Krem – a man in his late sixties by this point – scratched his backside reflexively as he acknowledged his fellow tower-guard.
“Yeah,” he said. “With any luck, they’ll be bringing some extra supplies to see us through the winter.”
“Would make a change…”
“You watch that, lad,” he warned. “Even here, even with me. You want that crazy bitch up there to hear you?”
“Uh – you know that if she did, she’d also hear you callin’ her that, Krem.”
“Bah. It don’t matter to me. I’m old. My life’s ruined already.”
“That ain’t true, Klem!” the youth snickered, giving the old soldier a playful jab in the ribs. “Kaedmon’s got plans for you yet. Just like he’s got plans for us all.”
Krem looked down at the younger man, envious of the confidence shining in the lad’s amber eyes.
“Son, when you get to my age, you find out pretty quickly that the Warrior’s Path is a young man’s game. The Law gave me a decent life on this here stage. And now, Kaedmon willin’, I’m ready to see myself out.”
When silence met his statement, Krem was surprised. Perhaps the youth of today were finally starting to respect their elder warriors.
But as the silence stretched on, he frowned.
“Sam?”
He turned to see nothing but the cold night air. Where once Samael had been, now there was nothing at all.
In fact, none of the tower guard were around at all.
He blinked, his mind racing to catch up with the reality before him, and only then did his eyes light on the thin trails of blood that coated the cobbled courtyard – almost invisible under the cloak of night.
There had been twenty of them stationed here tonight. Twenty trained veterans forged in the fires of combat. They’d all been here mere seconds ago; he was sure of it.
And the relief units hadn’t arrived either…
“B-by Kaedmon…” he whispered. “ALAR-!”
Something appeared from behind him. No – from beneath him.

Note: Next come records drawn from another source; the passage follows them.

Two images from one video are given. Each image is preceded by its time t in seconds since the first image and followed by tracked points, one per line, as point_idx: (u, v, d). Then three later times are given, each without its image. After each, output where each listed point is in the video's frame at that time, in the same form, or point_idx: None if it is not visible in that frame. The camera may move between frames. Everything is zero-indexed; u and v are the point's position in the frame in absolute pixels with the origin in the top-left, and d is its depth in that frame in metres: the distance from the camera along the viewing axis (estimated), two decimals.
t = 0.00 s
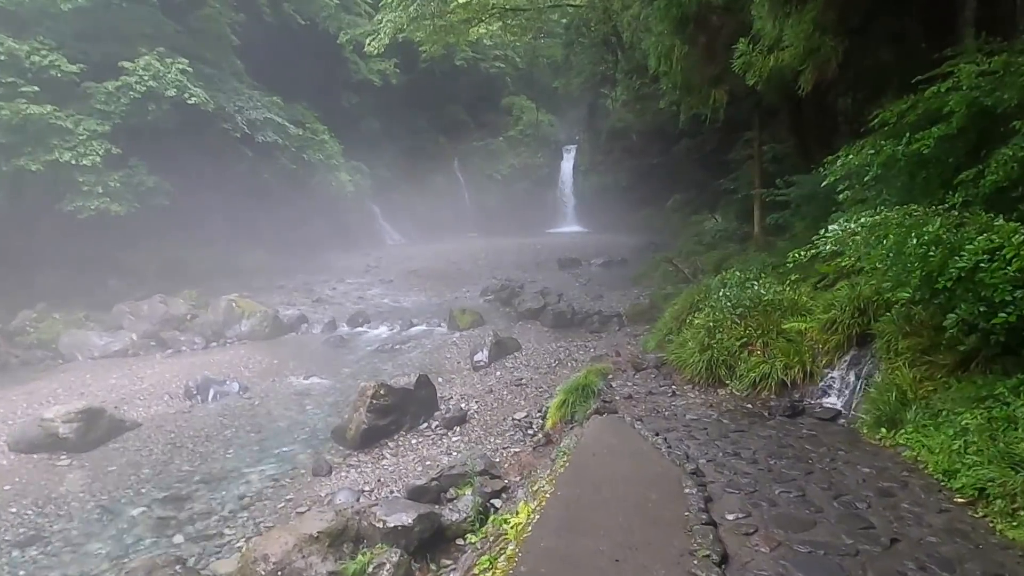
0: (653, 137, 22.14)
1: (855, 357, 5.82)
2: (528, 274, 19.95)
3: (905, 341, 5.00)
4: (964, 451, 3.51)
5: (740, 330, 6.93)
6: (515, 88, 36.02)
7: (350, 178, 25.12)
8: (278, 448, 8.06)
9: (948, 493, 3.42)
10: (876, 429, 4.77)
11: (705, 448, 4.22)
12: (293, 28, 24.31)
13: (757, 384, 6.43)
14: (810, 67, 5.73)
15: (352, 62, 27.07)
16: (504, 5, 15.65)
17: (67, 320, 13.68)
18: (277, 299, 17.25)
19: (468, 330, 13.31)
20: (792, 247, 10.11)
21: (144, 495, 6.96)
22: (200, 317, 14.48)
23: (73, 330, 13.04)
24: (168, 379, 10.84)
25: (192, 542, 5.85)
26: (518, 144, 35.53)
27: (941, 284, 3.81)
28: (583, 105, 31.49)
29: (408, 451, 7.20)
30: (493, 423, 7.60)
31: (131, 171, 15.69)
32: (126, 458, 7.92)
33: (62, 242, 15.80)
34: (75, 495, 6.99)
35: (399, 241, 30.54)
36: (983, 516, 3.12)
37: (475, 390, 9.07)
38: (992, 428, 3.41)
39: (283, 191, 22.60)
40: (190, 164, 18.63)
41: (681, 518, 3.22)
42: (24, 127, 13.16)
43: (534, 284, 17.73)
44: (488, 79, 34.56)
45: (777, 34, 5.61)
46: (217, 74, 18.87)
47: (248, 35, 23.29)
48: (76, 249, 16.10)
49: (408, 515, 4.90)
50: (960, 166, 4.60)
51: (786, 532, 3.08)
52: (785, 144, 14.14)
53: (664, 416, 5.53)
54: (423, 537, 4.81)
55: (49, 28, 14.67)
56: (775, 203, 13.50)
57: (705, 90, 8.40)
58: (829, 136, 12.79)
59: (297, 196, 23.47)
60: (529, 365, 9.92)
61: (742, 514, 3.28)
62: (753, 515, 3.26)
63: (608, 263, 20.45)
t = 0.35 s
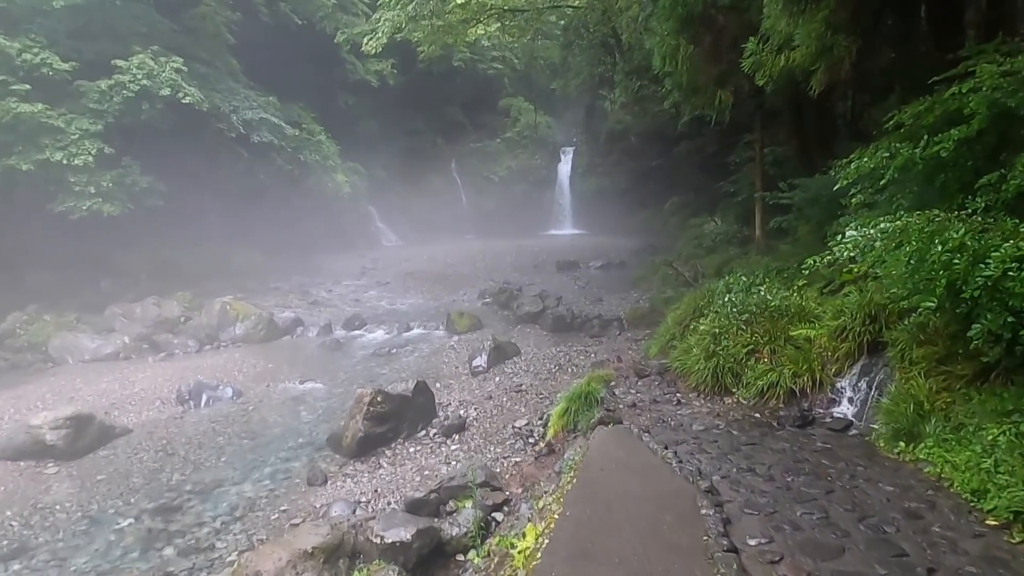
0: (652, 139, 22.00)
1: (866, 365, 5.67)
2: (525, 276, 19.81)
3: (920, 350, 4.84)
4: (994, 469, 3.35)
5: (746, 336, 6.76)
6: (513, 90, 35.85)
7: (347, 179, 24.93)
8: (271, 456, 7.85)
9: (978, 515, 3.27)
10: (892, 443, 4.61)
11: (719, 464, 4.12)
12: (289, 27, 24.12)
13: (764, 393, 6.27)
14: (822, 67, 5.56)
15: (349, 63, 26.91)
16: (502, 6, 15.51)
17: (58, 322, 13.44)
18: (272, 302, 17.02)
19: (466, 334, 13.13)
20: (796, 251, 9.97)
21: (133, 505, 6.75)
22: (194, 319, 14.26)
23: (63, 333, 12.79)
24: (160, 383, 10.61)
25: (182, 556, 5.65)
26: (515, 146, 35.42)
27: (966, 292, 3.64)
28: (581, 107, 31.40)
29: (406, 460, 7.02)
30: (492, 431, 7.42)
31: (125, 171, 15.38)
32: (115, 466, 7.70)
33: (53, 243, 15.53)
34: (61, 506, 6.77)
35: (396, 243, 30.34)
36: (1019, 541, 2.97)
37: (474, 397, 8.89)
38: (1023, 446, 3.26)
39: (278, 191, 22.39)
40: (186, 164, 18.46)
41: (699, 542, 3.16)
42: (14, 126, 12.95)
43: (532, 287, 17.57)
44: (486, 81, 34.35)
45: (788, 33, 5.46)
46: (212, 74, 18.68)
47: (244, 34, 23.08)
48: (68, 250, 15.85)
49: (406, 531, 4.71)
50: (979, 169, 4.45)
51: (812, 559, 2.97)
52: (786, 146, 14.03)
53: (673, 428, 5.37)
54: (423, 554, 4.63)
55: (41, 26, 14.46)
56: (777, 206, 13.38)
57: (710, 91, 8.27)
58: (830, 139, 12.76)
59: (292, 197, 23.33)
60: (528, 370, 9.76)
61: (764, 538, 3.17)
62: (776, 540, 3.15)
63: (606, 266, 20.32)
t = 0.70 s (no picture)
0: (650, 140, 21.81)
1: (875, 374, 5.48)
2: (523, 279, 19.59)
3: (934, 360, 4.64)
4: None
5: (750, 343, 6.56)
6: (510, 91, 35.62)
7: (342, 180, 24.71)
8: (261, 466, 7.62)
9: (1011, 543, 3.13)
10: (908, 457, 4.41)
11: (728, 481, 4.13)
12: (284, 28, 23.93)
13: (770, 402, 6.08)
14: (831, 64, 5.36)
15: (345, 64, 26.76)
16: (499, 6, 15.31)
17: (46, 327, 13.17)
18: (266, 305, 16.77)
19: (462, 338, 12.92)
20: (798, 254, 9.80)
21: (117, 519, 6.52)
22: (185, 323, 14.01)
23: (51, 338, 12.52)
24: (148, 390, 10.36)
25: (165, 574, 5.42)
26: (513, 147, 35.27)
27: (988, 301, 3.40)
28: (579, 108, 31.27)
29: (400, 471, 6.80)
30: (489, 440, 7.21)
31: (115, 173, 15.13)
32: (100, 477, 7.46)
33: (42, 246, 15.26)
34: (42, 519, 6.53)
35: (392, 245, 30.11)
36: None
37: (471, 404, 8.68)
38: None
39: (273, 193, 22.18)
40: (179, 167, 18.24)
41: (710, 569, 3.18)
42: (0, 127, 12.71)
43: (530, 289, 17.37)
44: (483, 82, 34.09)
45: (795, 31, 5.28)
46: (205, 74, 18.48)
47: (238, 35, 22.86)
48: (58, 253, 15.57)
49: (399, 549, 4.52)
50: (997, 170, 4.22)
51: None
52: (787, 148, 13.89)
53: (676, 440, 5.19)
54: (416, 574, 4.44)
55: (29, 25, 14.23)
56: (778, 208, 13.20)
57: (712, 91, 8.10)
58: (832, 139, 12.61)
59: (287, 199, 23.11)
60: (526, 376, 9.55)
61: (782, 568, 3.15)
62: (793, 571, 3.11)
63: (605, 268, 20.13)
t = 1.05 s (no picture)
0: (647, 139, 21.60)
1: (884, 376, 5.25)
2: (520, 280, 19.33)
3: (949, 361, 4.41)
4: None
5: (754, 343, 6.31)
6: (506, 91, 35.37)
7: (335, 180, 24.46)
8: (247, 473, 7.34)
9: None
10: (926, 465, 4.18)
11: (737, 493, 4.02)
12: (277, 26, 23.91)
13: (776, 405, 5.84)
14: (840, 51, 5.13)
15: (338, 62, 26.91)
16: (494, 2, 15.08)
17: (30, 330, 12.84)
18: (257, 307, 16.47)
19: (457, 340, 12.66)
20: (800, 253, 9.59)
21: (93, 530, 6.22)
22: (174, 326, 13.71)
23: (35, 341, 12.19)
24: (133, 394, 10.06)
25: None
26: (508, 148, 35.07)
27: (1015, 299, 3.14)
28: (575, 108, 31.08)
29: (391, 478, 6.53)
30: (484, 446, 6.94)
31: (103, 172, 14.87)
32: (78, 486, 7.16)
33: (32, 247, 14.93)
34: (14, 531, 6.22)
35: (387, 246, 29.82)
36: None
37: (465, 407, 8.42)
38: None
39: (266, 194, 21.94)
40: (170, 167, 17.93)
41: None
42: None
43: (526, 290, 17.09)
44: (478, 83, 33.90)
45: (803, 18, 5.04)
46: (195, 72, 18.33)
47: (229, 33, 22.69)
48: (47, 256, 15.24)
49: (385, 564, 4.40)
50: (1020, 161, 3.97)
51: None
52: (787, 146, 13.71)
53: (680, 448, 4.95)
54: None
55: (14, 21, 13.93)
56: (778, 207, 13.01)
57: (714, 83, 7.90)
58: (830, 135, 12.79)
59: (281, 199, 22.82)
60: (522, 378, 9.31)
61: None
62: None
63: (602, 268, 19.92)
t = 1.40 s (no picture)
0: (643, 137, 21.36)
1: (892, 377, 5.01)
2: (514, 279, 19.06)
3: (963, 360, 4.17)
4: None
5: (755, 342, 6.06)
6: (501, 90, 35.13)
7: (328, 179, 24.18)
8: (228, 479, 7.03)
9: None
10: (942, 471, 3.95)
11: (742, 503, 3.80)
12: (267, 22, 23.64)
13: (779, 407, 5.59)
14: (848, 33, 4.90)
15: (330, 60, 26.64)
16: None
17: (11, 331, 12.50)
18: (246, 307, 16.16)
19: (450, 340, 12.40)
20: (800, 250, 9.34)
21: (64, 540, 5.91)
22: (160, 326, 13.39)
23: (15, 343, 11.85)
24: (114, 396, 9.74)
25: None
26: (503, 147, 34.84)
27: None
28: (570, 106, 30.90)
29: (376, 484, 6.26)
30: (474, 450, 6.67)
31: (88, 169, 14.57)
32: (51, 493, 6.85)
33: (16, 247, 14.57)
34: None
35: (381, 245, 29.50)
36: None
37: (457, 409, 8.14)
38: None
39: (257, 193, 21.64)
40: (158, 164, 17.58)
41: None
42: None
43: (521, 289, 16.81)
44: (473, 81, 33.68)
45: None
46: (183, 69, 18.02)
47: (216, 29, 22.44)
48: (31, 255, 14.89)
49: None
50: None
51: None
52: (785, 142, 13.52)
53: (681, 455, 4.69)
54: None
55: None
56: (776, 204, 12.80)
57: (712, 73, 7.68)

The ground at the back of his feet opened up and threatened to swallow him. It would have done so if not for the specter that launched itself up out of the hole in the earth like a demon rising from the depths of the abyss itself.
Something lightning quick, impossibly stealthy, and possessed of an intelligence that it shouldn’t have.
He felt a pair of daggers pierce his throat. He heard the purring of the creature as it whispered into his ears.
"Looks like you got your wish, old man."
The final sight Krem saw was a pair of amber eyes in the dark peeking at him from under a black hood.
Then – with a single slice – he exited the world’s stage.